Not that his current outfit was showing him to best advantage. He looked like he’d been plucked from his lab at vamp HQ, where he did nefarious things he wasn’t allowed to talk about, without being given time to change. Because he was in boring old work clothes. Of course, for him, that translated into head-to-toe sapphire satin to complement his glossy dark hair, white silk hose to show off his fine calves, and no-doubt-genuine diamond buckles on his high-heeled shoes. He looked like the Blue Boy all grown up and fabulous.
His attire had been the height of male fashion in the mid-seventeenth century, which was the last time Radu had bothered to update his wardrobe. But sitting in a circa 1950s-era kitchen, drinking Sanka out of a chipped New York Giants mug, he was breathtakingly out of place. Like a curious peacock slumming with the pigeons in Central Park.
“And when he climbed out, what was I supposed to do then?” Ray demanded.
“Preferably something that did not involve running into the middle of a public highway to cower under your jacket with your ass in the air,” Marlowe said drily.
“Hey!
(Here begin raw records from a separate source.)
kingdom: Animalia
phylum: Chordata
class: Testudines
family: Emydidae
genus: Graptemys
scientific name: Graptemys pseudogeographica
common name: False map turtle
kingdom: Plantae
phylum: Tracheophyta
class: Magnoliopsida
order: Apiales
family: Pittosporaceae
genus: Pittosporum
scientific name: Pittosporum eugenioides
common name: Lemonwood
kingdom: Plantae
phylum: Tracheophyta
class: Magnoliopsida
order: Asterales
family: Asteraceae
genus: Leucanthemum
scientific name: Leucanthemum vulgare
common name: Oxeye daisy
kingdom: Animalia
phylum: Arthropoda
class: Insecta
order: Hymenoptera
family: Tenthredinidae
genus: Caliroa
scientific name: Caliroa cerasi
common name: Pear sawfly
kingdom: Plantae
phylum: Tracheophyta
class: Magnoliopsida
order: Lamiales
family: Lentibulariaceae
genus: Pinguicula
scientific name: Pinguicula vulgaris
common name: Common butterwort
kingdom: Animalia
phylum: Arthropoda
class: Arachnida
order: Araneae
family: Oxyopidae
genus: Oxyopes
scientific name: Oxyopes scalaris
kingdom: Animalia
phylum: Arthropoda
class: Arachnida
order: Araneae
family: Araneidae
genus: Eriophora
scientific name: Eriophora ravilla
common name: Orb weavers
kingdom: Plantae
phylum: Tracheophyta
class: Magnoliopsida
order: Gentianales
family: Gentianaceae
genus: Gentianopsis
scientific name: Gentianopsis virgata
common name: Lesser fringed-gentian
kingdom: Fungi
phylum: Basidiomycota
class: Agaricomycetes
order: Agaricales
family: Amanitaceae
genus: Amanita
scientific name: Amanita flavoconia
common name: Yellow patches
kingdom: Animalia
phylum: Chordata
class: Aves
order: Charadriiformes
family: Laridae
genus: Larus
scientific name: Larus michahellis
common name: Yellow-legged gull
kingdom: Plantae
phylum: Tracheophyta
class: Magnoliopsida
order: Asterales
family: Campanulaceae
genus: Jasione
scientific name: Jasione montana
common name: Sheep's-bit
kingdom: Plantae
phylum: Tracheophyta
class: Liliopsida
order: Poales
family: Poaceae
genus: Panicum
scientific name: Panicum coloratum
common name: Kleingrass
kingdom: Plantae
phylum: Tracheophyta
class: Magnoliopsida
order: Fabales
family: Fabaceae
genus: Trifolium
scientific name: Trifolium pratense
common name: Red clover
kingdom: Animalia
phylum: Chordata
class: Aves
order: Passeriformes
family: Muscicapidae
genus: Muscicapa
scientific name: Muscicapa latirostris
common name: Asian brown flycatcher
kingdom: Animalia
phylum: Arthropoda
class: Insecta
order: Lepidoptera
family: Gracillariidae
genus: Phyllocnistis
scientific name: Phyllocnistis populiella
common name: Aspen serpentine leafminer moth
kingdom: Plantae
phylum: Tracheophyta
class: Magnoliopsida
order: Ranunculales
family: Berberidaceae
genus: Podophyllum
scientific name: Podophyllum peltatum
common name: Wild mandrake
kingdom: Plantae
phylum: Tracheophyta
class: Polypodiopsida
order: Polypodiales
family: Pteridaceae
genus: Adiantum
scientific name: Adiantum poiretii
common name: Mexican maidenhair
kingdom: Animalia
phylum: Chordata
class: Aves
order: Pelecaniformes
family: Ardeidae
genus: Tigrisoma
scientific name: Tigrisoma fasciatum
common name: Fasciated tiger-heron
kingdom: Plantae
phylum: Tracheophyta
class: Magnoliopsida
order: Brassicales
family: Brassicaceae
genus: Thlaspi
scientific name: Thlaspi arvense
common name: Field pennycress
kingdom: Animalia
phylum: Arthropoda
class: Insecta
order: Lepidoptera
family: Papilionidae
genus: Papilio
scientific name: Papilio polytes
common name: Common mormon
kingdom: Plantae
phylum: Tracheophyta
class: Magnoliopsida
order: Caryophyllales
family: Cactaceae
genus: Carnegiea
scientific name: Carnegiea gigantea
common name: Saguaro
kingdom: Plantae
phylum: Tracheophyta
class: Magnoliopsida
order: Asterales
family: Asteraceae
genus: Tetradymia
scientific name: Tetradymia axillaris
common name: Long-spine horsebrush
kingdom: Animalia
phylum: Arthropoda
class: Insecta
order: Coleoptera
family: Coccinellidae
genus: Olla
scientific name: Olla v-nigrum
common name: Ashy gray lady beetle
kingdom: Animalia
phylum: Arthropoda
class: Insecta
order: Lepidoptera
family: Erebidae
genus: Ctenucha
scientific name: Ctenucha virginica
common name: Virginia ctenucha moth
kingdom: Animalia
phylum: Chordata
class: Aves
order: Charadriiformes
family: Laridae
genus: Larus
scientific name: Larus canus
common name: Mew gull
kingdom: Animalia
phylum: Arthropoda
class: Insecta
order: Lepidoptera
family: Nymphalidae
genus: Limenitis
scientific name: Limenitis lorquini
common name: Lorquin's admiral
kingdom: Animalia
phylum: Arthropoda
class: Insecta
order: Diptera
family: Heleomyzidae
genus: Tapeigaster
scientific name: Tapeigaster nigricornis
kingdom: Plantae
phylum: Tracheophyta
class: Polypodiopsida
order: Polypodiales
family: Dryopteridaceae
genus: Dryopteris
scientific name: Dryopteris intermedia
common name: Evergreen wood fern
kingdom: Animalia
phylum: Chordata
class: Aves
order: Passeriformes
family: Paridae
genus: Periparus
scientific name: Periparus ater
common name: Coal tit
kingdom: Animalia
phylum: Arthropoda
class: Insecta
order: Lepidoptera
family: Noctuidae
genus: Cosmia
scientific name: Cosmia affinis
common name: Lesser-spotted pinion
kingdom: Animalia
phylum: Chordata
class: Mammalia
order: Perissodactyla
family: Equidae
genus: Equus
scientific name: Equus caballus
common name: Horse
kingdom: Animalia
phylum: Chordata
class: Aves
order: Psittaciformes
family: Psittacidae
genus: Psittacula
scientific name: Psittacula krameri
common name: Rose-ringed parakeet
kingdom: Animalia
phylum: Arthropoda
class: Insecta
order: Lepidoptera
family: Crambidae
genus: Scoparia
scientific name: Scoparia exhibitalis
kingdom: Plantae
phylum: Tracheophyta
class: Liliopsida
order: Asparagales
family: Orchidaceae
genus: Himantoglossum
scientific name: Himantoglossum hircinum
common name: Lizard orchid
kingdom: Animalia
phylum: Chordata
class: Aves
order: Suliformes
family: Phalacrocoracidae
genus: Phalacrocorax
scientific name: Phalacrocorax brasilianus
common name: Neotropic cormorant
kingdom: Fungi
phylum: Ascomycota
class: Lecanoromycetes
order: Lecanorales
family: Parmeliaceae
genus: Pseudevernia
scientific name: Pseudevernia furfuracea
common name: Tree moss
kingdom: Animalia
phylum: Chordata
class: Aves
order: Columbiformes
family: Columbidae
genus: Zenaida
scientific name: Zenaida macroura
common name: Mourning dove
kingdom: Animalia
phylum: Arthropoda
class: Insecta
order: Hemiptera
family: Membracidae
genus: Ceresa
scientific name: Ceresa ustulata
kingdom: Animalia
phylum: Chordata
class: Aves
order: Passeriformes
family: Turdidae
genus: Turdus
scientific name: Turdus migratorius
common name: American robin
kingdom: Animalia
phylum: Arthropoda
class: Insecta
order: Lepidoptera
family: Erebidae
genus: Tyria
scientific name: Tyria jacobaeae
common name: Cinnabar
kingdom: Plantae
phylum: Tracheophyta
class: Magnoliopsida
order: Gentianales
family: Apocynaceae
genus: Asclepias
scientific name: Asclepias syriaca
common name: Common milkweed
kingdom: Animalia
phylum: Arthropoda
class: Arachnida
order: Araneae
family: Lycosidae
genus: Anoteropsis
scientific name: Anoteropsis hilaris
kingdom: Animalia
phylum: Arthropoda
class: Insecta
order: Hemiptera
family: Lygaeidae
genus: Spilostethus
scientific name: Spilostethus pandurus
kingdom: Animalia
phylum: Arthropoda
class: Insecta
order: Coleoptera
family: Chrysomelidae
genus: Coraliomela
Not everybody is almighty first level, you know. Some of us still burn up in sunlight!”
“If only.”
“Oh, sure. Insult me while I’m on fire. And while we wait for my master to come kill me. And if that don’t work—”
“I’m going to kill you,” Marlowe muttered.
“Hey, come at me, bro!” Ray said, appearing in the doorway, all spiky black hair and outraged expression. And then dodging back into the darkened hall, before anything else started smoldering. “What you got, huh? What you got?” drifted around the doorframe.